_EXERCISE DESCRIPTION_: From the listing below, output only the lines starting at the line that has "[181,137,397,152] a lot" and ending at the line that has "[274,296,424,311] [24,322,253,337] DevOps", exactly as they appear, ends included.

───── PROVIDED MATERIAL

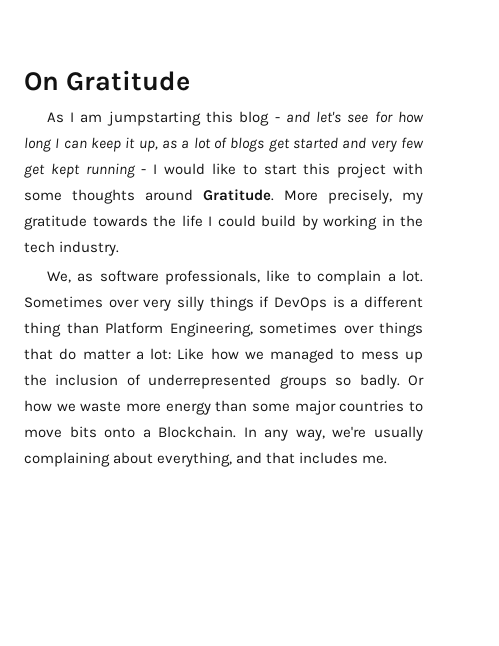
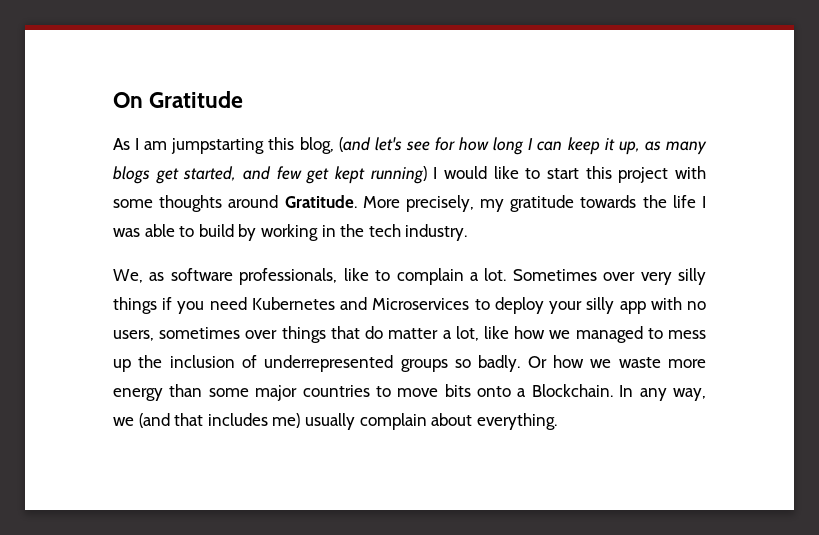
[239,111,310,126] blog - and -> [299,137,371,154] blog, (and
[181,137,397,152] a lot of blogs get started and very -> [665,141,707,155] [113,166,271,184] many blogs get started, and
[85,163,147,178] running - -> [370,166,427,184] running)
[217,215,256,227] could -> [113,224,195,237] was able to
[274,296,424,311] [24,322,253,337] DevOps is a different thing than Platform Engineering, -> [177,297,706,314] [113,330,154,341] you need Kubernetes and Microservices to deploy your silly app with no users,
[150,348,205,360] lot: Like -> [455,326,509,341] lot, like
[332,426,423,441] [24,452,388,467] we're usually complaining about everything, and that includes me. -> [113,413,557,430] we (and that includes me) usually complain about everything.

──────────

_REPLY_:
[181,137,397,152] a lot of blogs get started and very -> [665,141,707,155] [113,166,271,184] many blogs get started, and
[85,163,147,178] running - -> [370,166,427,184] running)
[217,215,256,227] could -> [113,224,195,237] was able to
[274,296,424,311] [24,322,253,337] DevOps is a different thing than Platform Engineering, -> [177,297,706,314] [113,330,154,341] you need Kubernetes and Microservices to deploy your silly app with no users,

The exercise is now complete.